Страница 52 из 63
Поскольку мы уже обратились к автобиографическому роману французского писателя, то представляется разумным продолжить цитирование этого замечательного произведения, ибо оно является действительной энциклопедией гимназической жизни сороковых годов девятнадцатого века. Так, Ж. Валлес, – «первый ученик в классе» [28], которому гимназические учителя пророчили несомненный успех, ибо «кто преуспевает в коллеже, тот победоносно начинает свою карьеру» [29], – припоминает историю о «школьном товарище, получившем в коллеже все высшие награды, а затем найденном разбившимся насмерть на дне каменоломни, куда он бросился с отчаяния, проголодавши трое суток» [30]. Что говорить до последующей судьбы, то хотя сам «первый ученик в классе» избег участи несчастного самоубийцы, – никакой привычно понимаемой карьеры Ж. Валлес не сделал.
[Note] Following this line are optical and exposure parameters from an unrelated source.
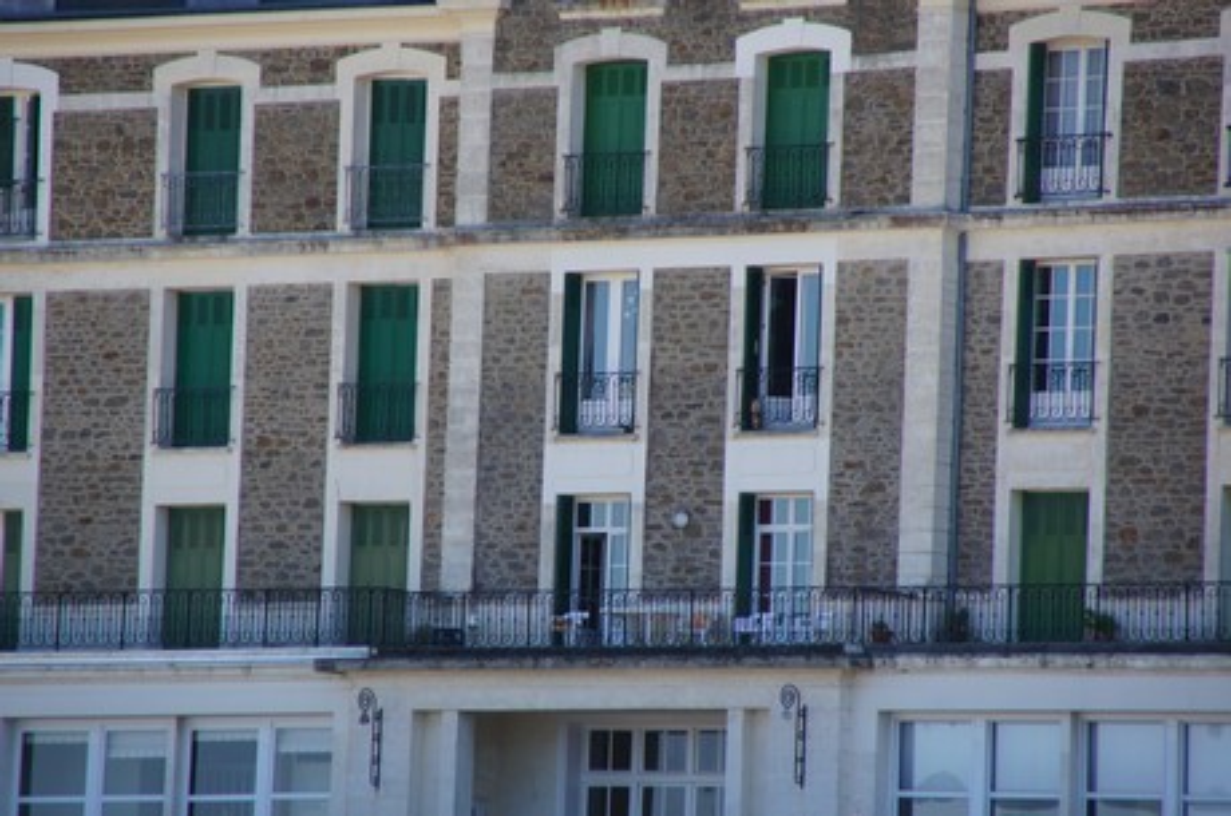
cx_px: 616
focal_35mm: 300
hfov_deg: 6.9
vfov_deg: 4.6
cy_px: 408
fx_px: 10240
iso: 125
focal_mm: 200
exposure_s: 1/320
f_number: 6.3
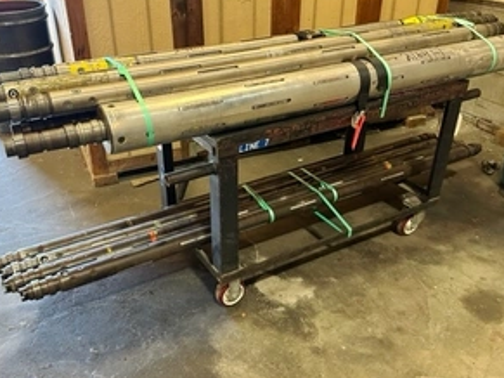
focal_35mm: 33
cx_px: 227
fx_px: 480
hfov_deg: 55.3
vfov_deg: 42.9
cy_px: 192
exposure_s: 1/60
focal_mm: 6.86
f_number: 1.78
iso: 640
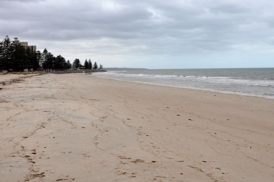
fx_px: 301
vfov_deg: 33.5
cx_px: 152
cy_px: 69
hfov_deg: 48.8
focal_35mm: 40
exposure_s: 1/160
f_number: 13
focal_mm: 21
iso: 200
В этом отношении хотелось бы позволить себе весьма пространную, но при этом очень важную цитату из многократно помянутого нами сочинения:
«– Я надеялся, что при рекомендации господина Сиванна, моего бывшего учителя, вы будете так любезны, что не откажете помочь мне найти место, которое очень трудно разыскать без знакомств и поддержки.
Бонардель останавливает меня движением руки и спокойно, с расстановкой спрашивает:
– Что вы умеете делать?
Что–я–умею–делать? Этот вопрос застает меня совершенно врасплох. Что–я–умею–делать?? Но я не подготовился, у меня не было времени подумать об этом! Что я умею делать???
– Я бакалавр.
Бонардель, вероятно предполагая, что я глух, повторяет свой вопрос громче:
– Что же вы у-ме-е-те – де-лать?
Я мну свою шляпу...соображаю... Бонардель ждет минуту, две... Две минуты прошли; он звонит и говорит вошедшему слуге:
– Проводите этого господина!
И снова сует нос в свои бумаги. Повесив голову, я иду следом за слугой. Что же–я–умею делать??? Я думал об этом всю ночь напролет и не мог ничего придумать.» [31].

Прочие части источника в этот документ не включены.